Out of respect, they delayed it for 24 hours. Then they waited until the last available slot at the Kowloon mortuary yesterday before conducting an autopsy on 74-year-old Au Yeung Wan-shing, just in case a relative or friend came forward to identify him.
Of course, nobody came. After all, nobody came for Au Yeung for up to five months while he lay dead on the floor of his home in Sha Kok Mei, before being thrown out with the rubbish when a labourer was hired to clear out the apparently deserted home.
The lonely death of Au Yeung is a startling illustration of how once-strong New Territories village communities have been disintegrated by urbanisation. Young families have moved into the city, while the old and the vulnerable are left behind.
Au Yeung had family in Hong Kong. The landlord who let him live rent-free in the simple two-bedroom home was a distant relative, and there were names and phone numbers among his belongings that police officers have been ringing. The numbers are all long dead.

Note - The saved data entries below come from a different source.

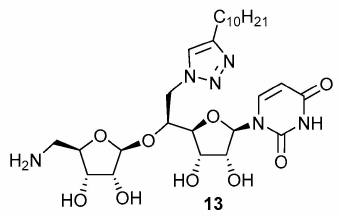
Figure 3. Structure of the reference N -triazole inhibitor 13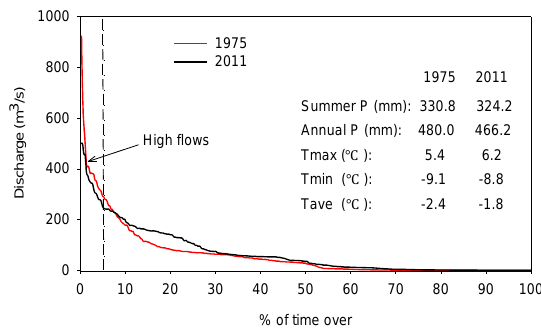
Figure 4. Flow duration curves for the paired years of 1975 and 2011 in the UHR watershed.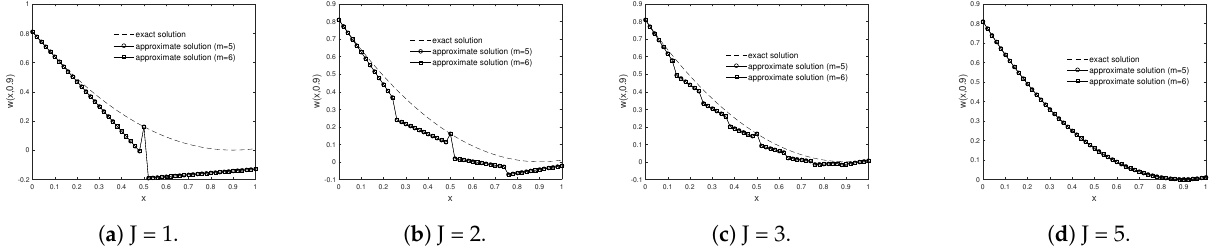
Figure 10. Effect of the refinement level J and δ t on the absolute error for Example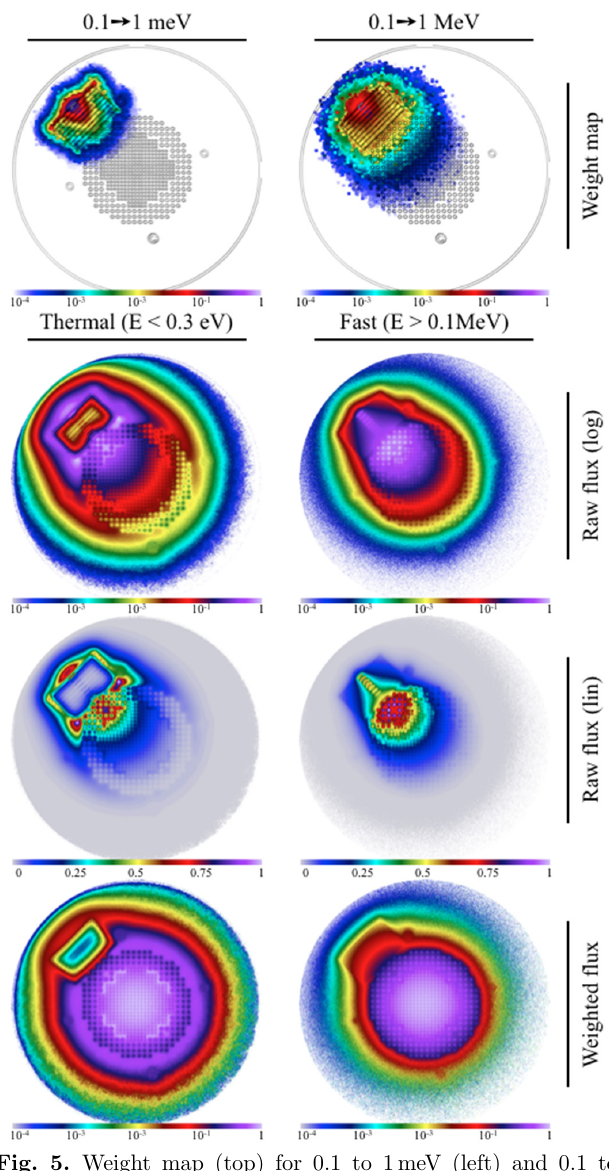
Fig. 5. Weight map (top) for 0.1 to 1meV (left) and 0.1 to 1MeV (right) neutrons, together with the raw thermal ( E < 0 . 3 eV) and fast ( E > 0 . 1 eV) flux represented with a logarithmic scale (second line) and linear scale (third line), and finally the weighted flux in the core (last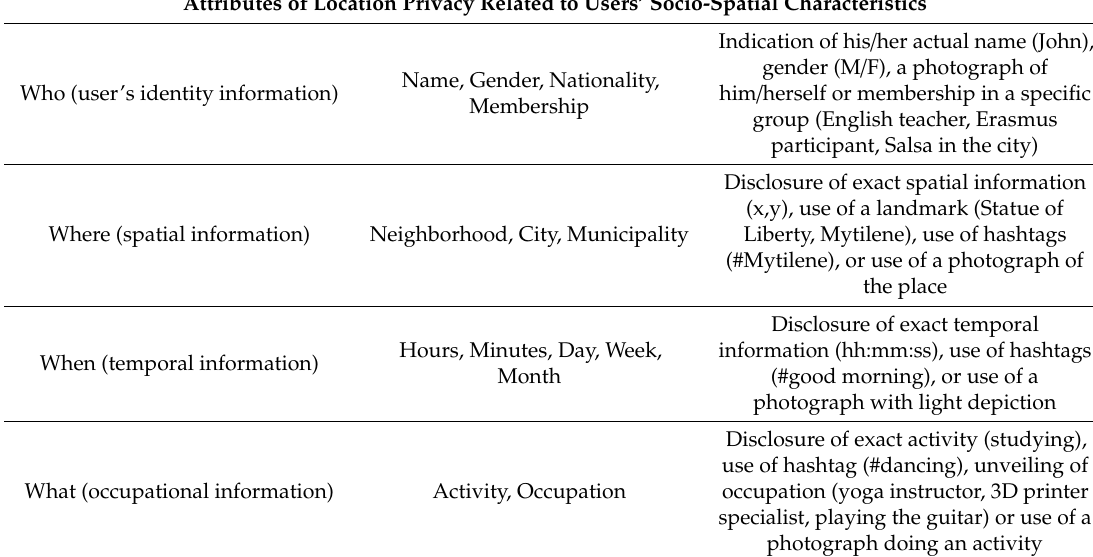
Table 8. Attributes of Location Privacy Related to Users’ Socio-Spatial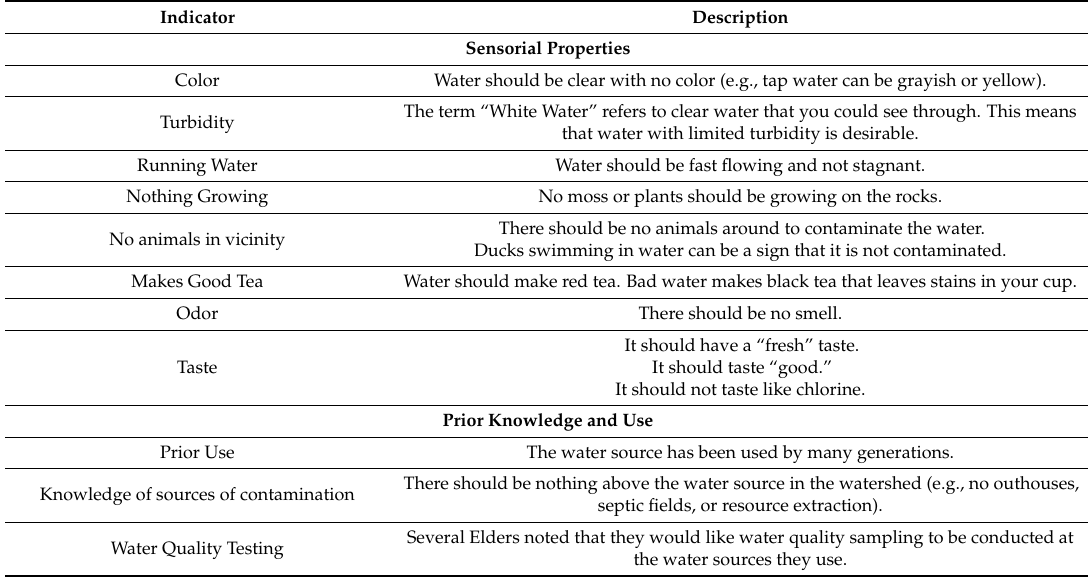
Table 1. Summary of indicators used by TH Elders to determine if traditional drinking water sources are safe for human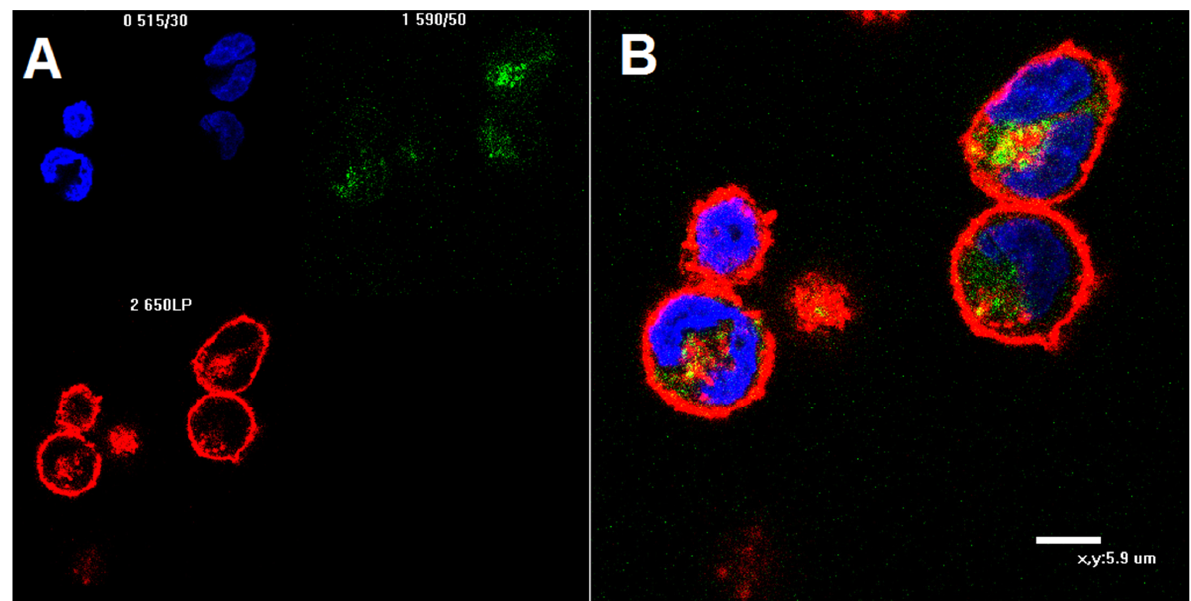
Figure 5. Confocal microscopy of K562 cells stained with AF488-labeled 6H8 antibody (green), DAPI (blue), and PKH26 (red). Single channel images ( A ), and merged channels ( B ).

More disturbingly, Au Yeung had neighbours. They lived 20 metres from his front door, but did nothing to check up on him all through the summer when he failed to emerge from his home on the edge of the densely populated village.
It was only last week when a labourer picked up his body, along with the rest of the contents of the home, and hurled it down a wooded bank outside that Au Yeung's death was discovered. Police were yesterday still trying to trace the labourer, a mainland visitor.